__Aim of the task__. Reproduce the listing below from its start through the line containing "common name: Gray catbird", substituting "binomial name" for "scientific name" and leaving everything else unchanged.

__Data rows__.
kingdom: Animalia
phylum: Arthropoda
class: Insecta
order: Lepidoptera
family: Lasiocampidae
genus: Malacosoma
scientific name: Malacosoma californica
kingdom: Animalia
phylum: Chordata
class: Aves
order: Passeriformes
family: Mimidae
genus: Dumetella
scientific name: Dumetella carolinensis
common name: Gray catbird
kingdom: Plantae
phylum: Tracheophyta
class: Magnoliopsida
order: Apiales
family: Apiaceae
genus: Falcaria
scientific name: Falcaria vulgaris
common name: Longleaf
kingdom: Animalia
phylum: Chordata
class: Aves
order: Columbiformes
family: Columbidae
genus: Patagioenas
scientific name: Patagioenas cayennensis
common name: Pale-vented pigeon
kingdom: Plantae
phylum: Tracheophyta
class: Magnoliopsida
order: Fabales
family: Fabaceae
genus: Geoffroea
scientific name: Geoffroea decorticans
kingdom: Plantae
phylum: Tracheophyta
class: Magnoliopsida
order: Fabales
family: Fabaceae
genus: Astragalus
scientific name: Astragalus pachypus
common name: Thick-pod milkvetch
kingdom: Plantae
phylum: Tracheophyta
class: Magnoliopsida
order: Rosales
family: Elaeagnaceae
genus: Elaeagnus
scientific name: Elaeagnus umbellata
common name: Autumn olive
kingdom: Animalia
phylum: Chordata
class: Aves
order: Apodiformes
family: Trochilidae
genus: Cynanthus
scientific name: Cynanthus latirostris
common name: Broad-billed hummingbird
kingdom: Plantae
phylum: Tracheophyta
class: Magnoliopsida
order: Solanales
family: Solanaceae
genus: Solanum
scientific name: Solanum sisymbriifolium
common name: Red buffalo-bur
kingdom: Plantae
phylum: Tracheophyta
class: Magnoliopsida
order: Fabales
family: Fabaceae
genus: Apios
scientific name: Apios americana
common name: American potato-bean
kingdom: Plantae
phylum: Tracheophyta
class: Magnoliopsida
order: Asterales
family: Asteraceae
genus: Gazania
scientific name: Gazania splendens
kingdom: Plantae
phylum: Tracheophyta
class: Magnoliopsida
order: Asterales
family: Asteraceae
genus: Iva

__Solution to this task__.
kingdom: Animalia
phylum: Arthropoda
class: Insecta
order: Lepidoptera
family: Lasiocampidae
genus: Malacosoma
binomial name: Malacosoma californica
kingdom: Animalia
phylum: Chordata
class: Aves
order: Passeriformes
family: Mimidae
genus: Dumetella
binomial name: Dumetella carolinensis
common name: Gray catbird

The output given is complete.